Task statement. Convert every line of the items below into a Markdown table with two columns, Row and Line. Number the lines in order and leave out blank lines.
# start of The records
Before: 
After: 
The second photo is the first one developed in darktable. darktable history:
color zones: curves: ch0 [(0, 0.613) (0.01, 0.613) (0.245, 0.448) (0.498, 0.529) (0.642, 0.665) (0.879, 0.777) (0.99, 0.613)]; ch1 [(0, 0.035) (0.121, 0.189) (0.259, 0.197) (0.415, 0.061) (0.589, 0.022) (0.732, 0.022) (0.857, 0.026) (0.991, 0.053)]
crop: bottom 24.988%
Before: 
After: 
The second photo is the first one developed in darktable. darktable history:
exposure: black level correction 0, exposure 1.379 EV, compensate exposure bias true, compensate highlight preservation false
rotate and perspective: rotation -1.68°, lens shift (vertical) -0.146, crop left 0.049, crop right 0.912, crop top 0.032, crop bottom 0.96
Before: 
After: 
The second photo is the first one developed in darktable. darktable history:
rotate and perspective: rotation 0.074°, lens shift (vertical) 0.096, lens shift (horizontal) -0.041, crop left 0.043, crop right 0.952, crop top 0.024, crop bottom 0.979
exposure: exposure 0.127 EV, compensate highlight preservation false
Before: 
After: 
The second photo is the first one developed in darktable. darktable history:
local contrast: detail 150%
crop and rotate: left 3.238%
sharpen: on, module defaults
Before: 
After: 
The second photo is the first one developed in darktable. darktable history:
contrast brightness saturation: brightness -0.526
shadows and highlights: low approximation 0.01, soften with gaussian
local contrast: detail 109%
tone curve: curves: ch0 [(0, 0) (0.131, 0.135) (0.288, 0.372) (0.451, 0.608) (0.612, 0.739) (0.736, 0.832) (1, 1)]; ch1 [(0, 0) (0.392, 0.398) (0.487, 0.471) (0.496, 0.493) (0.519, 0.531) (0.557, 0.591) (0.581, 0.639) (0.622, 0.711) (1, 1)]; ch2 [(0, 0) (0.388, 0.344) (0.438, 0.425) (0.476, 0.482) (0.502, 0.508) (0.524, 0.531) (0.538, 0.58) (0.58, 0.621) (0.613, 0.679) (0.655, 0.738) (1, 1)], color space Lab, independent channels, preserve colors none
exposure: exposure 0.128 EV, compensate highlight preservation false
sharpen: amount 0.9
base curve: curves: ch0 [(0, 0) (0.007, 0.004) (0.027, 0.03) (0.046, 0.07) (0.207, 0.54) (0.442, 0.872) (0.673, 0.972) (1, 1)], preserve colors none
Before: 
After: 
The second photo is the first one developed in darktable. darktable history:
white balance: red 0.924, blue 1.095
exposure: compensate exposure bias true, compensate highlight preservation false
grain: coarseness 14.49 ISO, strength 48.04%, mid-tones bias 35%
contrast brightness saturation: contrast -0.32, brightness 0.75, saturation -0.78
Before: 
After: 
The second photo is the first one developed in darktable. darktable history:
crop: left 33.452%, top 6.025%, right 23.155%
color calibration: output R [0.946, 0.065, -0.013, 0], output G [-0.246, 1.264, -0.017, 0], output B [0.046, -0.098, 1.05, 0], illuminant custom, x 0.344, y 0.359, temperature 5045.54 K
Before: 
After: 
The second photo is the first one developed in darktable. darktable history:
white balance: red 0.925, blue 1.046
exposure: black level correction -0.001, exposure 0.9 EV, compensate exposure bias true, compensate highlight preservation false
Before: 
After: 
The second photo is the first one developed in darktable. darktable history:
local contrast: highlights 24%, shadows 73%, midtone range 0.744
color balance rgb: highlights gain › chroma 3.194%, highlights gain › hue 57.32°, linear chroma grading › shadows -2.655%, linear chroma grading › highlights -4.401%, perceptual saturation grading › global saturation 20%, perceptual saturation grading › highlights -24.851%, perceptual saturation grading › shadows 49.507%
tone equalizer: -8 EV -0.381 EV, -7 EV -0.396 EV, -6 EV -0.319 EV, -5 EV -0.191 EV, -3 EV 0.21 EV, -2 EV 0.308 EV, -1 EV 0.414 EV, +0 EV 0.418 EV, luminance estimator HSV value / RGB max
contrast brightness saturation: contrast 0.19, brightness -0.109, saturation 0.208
# end of The records
Full solution.
| Row | Line |
|---|---|
| 1 | Before:  |
| 2 | After:  |
| 3 | The second photo is the first one developed in darktable. darktable history: |
| 4 | color zones: curves: ch0 [(0, 0.613) (0.01, 0.613) (0.245, 0.448) (0.498, 0.529) (0.642, 0.665) (0.879, 0.777) (0.99, 0.613)]; ch1 [(0, 0.035) (0.121, 0.189) (0.259, 0.197) (0.415, 0.061) (0.589, 0.022) (0.732, 0.022) (0.857, 0.026) (0.991, 0.053)] |
| 5 | crop: bottom 24.988% |
| 6 | Before:  |
| 7 | After:  |
| 8 | The second photo is the first one developed in darktable. darktable history: |
| 9 | exposure: black level correction 0, exposure 1.379 EV, compensate exposure bias true, compensate highlight preservation false |
| 10 | rotate and perspective: rotation -1.68°, lens shift (vertical) -0.146, crop left 0.049, crop right 0.912, crop top 0.032, crop bottom 0.96 |
| 11 | Before:  |
| 12 | After:  |
| 13 | The second photo is the first one developed in darktable. darktable history: |
| 14 | rotate and perspective: rotation 0.074°, lens shift (vertical) 0.096, lens shift (horizontal) -0.041, crop left 0.043, crop right 0.952, crop top 0.024, crop bottom 0.979 |
| 15 | exposure: exposure 0.127 EV, compensate highlight preservation false |
| 16 | Before:  |
| 17 | After:  |
| 18 | The second photo is the first one developed in darktable. darktable history: |
| 19 | local contrast: detail 150% |
| 20 | crop and rotate: left 3.238% |
| 21 | sharpen: on, module defaults |
| 22 | Before:  |
| 23 | After:  |
| 24 | The second photo is the first one developed in darktable. darktable history: |
| 25 | contrast brightness saturation: brightness -0.526 |
| 26 | shadows and highlights: low approximation 0.01, soften with gaussian |
| 27 | local contrast: detail 109% |
| 28 | tone curve: curves: ch0 [(0, 0) (0.131, 0.135) (0.288, 0.372) (0.451, 0.608) (0.612, 0.739) (0.736, 0.832) (1, 1)]; ch1 [(0, 0) (0.392, 0.398) (0.487, 0.471) (0.496, 0.493) (0.519, 0.531) (0.557, 0.591) (0.581, 0.639) (0.622, 0.711) (1, 1)]; ch2 [(0, 0) (0.388, 0.344) (0.438, 0.425) (0.476, 0.482) (0.502, 0.508) (0.524, 0.531) (0.538, 0.58) (0.58, 0.621) (0.613, 0.679) (0.655, 0.738) (1, 1)], color space Lab, independent channels, preserve colors none |
| 29 | exposure: exposure 0.128 EV, compensate highlight preservation false |
| 30 | sharpen: amount 0.9 |
| 31 | base curve: curves: ch0 [(0, 0) (0.007, 0.004) (0.027, 0.03) (0.046, 0.07) (0.207, 0.54) (0.442, 0.872) (0.673, 0.972) (1, 1)], preserve colors none |
| 32 | Before:  |
| 33 | After:  |
| 34 | The second photo is the first one developed in darktable. darktable history: |
| 35 | white balance: red 0.924, blue 1.095 |
| 36 | exposure: compensate exposure bias true, compensate highlight preservation false |
| 37 | grain: coarseness 14.49 ISO, strength 48.04%, mid-tones bias 35% |
| 38 | contrast brightness saturation: contrast -0.32, brightness 0.75, saturation -0.78 |
| 39 | Before:  |
| 40 | After:  |
| 41 | The second photo is the first one developed in darktable. darktable history: |
| 42 | crop: left 33.452%, top 6.025%, right 23.155% |
| 43 | color calibration: output R [0.946, 0.065, -0.013, 0], output G [-0.246, 1.264, -0.017, 0], output B [0.046, -0.098, 1.05, 0], illuminant custom, x 0.344, y 0.359, temperature 5045.54 K |
| 44 | Before:  |
| 45 | After:  |
| 46 | The second photo is the first one developed in darktable. darktable history: |
| 47 | white balance: red 0.925, blue 1.046 |
| 48 | exposure: black level correction -0.001, exposure 0.9 EV, compensate exposure bias true, compensate highlight preservation false |
| 49 | Before:  |
| 50 | After:  |
| 51 | The second photo is the first one developed in darktable. darktable history: |
| 52 | local contrast: highlights 24%, shadows 73%, midtone range 0.744 |
| 53 | color balance rgb: highlights gain › chroma 3.194%, highlights gain › hue 57.32°, linear chroma grading › shadows -2.655%, linear chroma grading › highlights -4.401%, perceptual saturation grading › global saturation 20%, perceptual saturation grading › highlights -24.851%, perceptual saturation grading › shadows 49.507% |
| 54 | tone equalizer: -8 EV -0.381 EV, -7 EV -0.396 EV, -6 EV -0.319 EV, -5 EV -0.191 EV, -3 EV 0.21 EV, -2 EV 0.308 EV, -1 EV 0.414 EV, +0 EV 0.418 EV, luminance estimator HSV value / RGB max |
| 55 | contrast brightness saturation: contrast 0.19, brightness -0.109, saturation 0.208 |